Summer Strawberry Cake

Photo: Unsplash

Seasonal strawberries and cake, what’s not to love?

PS: Yes, I put this in the breakfast category, because it’s delicious for breakfast.

Ingredients

  • 6 tablespoons (85 grams) unsalted butter, at room temperature, plus extra for pie plate

  • 1 1/2 cups (188 grams) all-purpose flour (can swap 3/4 cup or 94 grams all-purpose flour with 3/4 cup or 75 grams of barley flour, see Note)
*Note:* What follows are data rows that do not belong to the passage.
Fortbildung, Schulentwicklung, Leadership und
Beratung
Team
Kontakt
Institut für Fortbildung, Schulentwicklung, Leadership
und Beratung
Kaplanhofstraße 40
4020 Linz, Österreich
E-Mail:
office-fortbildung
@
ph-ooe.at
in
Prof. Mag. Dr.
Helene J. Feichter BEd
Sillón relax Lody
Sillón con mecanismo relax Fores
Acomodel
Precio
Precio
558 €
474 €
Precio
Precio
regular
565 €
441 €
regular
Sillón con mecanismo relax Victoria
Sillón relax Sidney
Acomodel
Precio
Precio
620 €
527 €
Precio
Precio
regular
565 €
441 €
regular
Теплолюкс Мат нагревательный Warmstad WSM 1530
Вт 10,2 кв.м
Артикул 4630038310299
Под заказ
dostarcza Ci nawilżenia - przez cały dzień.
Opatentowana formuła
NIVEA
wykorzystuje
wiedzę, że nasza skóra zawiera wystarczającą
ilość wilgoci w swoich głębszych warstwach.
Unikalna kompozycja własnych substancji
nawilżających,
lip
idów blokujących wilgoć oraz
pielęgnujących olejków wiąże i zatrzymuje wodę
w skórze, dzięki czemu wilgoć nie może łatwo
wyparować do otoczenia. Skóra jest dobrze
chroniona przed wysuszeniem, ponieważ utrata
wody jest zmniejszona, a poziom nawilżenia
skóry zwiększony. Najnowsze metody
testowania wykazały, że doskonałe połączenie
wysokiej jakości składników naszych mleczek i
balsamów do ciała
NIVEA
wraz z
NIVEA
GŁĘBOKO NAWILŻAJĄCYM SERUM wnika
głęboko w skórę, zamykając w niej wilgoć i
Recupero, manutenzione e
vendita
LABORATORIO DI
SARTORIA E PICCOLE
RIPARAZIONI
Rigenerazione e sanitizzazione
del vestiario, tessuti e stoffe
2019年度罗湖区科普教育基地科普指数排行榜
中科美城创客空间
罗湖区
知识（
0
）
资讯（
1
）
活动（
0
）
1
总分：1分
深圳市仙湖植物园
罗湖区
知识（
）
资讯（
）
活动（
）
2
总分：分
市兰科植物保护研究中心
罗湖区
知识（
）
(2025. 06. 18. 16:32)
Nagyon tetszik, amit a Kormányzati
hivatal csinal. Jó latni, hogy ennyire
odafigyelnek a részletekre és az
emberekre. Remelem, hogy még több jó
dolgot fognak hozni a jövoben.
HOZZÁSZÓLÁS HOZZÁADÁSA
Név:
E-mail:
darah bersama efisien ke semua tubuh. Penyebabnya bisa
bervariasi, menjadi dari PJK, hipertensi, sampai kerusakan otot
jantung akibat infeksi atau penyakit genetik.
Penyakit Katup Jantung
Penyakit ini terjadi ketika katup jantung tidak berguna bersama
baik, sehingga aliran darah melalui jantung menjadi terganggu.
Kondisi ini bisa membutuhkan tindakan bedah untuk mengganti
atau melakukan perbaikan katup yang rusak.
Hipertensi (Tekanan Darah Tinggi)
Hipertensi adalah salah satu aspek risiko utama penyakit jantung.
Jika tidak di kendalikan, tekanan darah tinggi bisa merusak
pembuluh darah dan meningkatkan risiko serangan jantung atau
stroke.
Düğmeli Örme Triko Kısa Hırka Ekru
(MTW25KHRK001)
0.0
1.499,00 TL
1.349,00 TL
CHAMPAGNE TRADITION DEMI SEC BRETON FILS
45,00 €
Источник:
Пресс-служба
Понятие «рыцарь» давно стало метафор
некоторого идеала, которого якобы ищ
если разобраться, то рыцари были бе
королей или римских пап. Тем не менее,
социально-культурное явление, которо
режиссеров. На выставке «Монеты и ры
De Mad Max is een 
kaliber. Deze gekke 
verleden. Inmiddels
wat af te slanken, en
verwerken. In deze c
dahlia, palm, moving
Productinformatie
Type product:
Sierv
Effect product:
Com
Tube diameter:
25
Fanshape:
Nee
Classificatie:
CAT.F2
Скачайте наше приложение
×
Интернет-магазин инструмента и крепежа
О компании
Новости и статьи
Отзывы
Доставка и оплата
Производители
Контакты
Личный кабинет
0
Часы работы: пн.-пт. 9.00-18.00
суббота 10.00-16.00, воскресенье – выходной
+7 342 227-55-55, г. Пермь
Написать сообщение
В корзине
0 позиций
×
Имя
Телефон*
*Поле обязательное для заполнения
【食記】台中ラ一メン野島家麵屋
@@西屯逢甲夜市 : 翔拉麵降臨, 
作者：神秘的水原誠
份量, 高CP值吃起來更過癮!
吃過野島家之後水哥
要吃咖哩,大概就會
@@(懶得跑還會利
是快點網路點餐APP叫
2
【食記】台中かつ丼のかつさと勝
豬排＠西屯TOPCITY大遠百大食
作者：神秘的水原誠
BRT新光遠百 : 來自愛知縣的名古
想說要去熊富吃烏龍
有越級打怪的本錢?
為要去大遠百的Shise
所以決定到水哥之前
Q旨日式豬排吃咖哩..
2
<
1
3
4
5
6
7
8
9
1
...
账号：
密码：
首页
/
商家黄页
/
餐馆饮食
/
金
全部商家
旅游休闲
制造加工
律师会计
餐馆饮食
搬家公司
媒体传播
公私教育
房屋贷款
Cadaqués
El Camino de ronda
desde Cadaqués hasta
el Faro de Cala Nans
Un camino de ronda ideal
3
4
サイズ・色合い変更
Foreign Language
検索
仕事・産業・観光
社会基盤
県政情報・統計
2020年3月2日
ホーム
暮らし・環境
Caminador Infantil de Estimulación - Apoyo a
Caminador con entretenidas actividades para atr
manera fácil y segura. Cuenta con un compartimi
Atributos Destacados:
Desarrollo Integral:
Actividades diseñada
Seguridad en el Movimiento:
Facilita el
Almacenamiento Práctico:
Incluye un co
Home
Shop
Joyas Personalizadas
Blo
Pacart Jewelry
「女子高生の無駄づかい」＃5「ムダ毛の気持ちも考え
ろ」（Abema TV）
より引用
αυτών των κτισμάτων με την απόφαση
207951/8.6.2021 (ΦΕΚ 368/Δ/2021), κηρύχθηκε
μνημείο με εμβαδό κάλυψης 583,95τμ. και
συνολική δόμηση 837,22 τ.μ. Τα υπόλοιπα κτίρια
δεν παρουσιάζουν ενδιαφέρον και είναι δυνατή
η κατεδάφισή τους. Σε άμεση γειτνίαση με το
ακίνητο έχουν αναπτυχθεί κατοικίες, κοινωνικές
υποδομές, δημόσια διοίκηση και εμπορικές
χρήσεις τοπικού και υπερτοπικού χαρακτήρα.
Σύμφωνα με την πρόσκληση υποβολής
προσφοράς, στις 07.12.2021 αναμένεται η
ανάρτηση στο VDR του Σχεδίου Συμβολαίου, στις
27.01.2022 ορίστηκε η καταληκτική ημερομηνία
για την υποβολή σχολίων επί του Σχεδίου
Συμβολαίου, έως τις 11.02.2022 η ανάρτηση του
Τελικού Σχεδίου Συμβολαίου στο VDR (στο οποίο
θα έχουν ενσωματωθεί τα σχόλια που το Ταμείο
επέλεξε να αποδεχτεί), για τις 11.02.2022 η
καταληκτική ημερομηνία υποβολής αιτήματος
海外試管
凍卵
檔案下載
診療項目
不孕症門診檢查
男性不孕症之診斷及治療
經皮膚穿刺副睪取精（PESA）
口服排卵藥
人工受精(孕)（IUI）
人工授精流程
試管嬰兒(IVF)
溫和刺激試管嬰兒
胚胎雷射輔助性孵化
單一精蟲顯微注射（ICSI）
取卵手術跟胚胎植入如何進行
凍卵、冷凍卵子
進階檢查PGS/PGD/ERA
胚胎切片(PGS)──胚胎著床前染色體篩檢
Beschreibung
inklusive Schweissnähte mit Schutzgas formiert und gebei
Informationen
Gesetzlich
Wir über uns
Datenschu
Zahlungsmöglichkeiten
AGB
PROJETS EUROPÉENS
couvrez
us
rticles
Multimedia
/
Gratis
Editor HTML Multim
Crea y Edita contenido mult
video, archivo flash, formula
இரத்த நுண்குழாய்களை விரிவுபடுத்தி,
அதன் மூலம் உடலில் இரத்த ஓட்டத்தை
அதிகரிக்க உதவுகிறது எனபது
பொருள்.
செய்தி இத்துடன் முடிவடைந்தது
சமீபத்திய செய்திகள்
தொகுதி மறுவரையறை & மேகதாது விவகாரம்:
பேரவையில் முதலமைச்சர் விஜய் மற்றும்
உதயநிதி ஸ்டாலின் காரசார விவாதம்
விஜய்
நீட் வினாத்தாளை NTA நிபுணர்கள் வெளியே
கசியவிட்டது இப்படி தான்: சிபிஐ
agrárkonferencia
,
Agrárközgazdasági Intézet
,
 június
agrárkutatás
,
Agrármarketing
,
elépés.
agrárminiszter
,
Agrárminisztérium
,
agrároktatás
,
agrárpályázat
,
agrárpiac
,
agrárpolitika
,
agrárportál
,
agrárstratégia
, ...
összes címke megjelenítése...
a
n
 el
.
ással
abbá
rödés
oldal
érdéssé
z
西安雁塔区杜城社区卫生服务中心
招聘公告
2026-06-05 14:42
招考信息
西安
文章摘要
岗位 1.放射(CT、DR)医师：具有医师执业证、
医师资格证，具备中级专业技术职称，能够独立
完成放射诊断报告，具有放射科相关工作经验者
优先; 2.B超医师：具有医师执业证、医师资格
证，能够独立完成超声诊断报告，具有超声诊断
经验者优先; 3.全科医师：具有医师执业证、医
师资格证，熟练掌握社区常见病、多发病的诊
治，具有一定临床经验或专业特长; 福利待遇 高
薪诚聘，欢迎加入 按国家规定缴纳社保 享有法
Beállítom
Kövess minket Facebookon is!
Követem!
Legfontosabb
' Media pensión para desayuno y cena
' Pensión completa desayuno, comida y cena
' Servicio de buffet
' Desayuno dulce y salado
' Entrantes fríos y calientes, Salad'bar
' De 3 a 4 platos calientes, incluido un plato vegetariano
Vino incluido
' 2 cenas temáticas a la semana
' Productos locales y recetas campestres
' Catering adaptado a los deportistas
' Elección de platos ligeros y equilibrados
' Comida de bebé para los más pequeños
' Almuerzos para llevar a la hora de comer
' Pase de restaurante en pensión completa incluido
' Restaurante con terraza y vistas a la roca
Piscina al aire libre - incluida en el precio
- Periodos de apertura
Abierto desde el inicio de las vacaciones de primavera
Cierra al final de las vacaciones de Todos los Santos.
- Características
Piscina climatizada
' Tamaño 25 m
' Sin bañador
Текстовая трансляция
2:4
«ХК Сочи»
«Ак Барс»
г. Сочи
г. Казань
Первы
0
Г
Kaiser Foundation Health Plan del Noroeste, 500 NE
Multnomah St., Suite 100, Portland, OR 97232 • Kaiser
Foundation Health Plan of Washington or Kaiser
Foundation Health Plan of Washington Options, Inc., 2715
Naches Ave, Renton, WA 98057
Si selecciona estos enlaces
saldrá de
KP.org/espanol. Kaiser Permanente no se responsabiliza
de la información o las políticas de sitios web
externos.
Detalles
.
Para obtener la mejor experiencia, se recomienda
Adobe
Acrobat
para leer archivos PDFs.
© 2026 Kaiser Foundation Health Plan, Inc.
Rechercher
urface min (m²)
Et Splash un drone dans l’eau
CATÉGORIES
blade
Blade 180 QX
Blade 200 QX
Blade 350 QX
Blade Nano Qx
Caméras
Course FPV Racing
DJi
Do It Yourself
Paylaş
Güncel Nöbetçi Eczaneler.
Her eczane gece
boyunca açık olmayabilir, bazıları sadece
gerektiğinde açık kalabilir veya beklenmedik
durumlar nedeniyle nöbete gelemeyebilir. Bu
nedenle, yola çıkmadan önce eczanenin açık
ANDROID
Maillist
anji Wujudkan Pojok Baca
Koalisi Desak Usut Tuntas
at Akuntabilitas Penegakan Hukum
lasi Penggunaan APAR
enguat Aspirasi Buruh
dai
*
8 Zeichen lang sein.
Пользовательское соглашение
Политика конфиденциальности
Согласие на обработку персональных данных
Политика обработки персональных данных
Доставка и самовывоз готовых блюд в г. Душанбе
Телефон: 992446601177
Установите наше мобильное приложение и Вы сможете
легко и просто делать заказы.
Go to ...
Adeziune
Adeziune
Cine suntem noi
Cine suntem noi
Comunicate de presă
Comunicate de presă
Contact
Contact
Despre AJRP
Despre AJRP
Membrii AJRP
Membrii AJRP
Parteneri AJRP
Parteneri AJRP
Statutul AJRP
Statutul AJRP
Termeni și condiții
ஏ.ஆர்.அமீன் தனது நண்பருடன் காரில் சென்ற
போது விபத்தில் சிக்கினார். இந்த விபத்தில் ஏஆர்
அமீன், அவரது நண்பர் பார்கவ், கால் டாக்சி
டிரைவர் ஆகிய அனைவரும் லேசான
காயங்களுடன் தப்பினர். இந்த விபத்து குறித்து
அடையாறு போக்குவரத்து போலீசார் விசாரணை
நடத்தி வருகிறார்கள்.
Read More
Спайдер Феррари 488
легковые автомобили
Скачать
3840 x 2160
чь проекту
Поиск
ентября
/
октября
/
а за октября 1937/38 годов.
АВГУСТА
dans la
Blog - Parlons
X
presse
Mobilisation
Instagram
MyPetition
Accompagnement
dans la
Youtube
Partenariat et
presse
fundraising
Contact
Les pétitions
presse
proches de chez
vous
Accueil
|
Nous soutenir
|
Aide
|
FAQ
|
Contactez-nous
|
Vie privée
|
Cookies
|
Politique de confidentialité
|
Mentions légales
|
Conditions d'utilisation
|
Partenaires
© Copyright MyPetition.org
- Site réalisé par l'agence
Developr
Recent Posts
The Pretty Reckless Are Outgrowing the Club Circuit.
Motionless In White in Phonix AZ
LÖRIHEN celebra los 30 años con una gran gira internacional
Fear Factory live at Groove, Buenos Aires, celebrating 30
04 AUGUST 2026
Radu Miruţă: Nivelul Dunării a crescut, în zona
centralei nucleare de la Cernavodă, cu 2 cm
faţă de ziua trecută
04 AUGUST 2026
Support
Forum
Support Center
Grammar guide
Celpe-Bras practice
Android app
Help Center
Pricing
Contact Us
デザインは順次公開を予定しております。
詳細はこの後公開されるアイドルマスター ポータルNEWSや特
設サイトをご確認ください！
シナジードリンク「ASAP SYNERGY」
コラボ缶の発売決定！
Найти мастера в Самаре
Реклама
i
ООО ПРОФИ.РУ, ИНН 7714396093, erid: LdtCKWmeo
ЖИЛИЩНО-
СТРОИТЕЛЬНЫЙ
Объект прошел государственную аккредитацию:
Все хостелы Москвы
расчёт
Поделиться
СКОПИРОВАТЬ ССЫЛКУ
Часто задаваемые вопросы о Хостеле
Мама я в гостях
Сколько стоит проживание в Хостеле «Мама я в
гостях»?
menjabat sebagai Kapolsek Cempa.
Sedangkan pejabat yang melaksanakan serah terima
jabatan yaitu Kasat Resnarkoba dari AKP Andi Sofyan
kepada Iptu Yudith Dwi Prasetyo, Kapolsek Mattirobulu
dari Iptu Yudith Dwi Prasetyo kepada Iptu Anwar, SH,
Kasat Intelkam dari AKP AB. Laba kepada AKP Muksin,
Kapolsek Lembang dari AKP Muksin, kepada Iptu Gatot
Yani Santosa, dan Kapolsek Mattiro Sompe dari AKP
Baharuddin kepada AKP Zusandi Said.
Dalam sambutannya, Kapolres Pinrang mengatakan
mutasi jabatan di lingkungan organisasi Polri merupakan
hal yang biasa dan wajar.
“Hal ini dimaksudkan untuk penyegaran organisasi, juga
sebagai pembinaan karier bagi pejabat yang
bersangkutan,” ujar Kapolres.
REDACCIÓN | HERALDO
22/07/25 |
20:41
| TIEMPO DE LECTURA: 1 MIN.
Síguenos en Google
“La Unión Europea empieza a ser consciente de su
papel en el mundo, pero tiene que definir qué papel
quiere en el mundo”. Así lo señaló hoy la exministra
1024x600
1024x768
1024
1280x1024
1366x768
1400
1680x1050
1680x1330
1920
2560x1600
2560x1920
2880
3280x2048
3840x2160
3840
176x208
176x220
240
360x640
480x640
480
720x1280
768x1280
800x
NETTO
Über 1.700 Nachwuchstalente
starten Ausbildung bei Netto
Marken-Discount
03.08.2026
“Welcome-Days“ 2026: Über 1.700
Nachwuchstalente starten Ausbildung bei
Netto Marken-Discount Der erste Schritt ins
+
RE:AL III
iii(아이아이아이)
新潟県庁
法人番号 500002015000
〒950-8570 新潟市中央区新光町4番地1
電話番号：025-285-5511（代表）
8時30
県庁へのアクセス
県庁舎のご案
  • 1 1/2 teaspoons baking powder

  • 1/2 teaspoon table salt

  • 1 cup (200 grams) plus 2 tablespoons (25 grams) granulated sugar

  • 1 large egg

  • 1/2 cup (118 ml) milk

  • 1 teaspoon (5 ml) vanilla extract

  • 1 pound (450 grams) strawberries, hulled and halved

Instructions

  1. Preheat oven to 350°F (180°C). Butter a 10-inch pie pan or 9-inch deep-dish pie pan (what I used). This cake would work, however, in a 9- or 10-inch springform or cake pan. The 10-inch would make a thinner cake.

  2. Whisk flour or flours, baking powder and salt together in a small bowl. In a larger bowl, beat butter and 1 cup sugar until pale and fluffy with an electric mixer, about 3 minutes.

  3. Mix in egg, milk and vanilla until just combined. Add dry mixture gradually, mixing until just smooth.

  4. Pour into prepared pie plate. Arrange strawberries, cut side down, on top of batter, as closely as possible in a single layer (though I had to overlap a few to get them all in).

  5. Sprinkle remaining 2 tablespoons sugar over berries.

  6. Bake cake for 10 minutes then reduce oven temperature to 325°F and bake cake until golden brown and a tester comes out free of wet batter, about 50 minutes to 60 minutes. (Gooey strawberries on the tester are a given.) Let cool in pan on a rack. Cut into wedges. Serve with lightly whipped cream.

This is a favorite from Smitten Kitchen.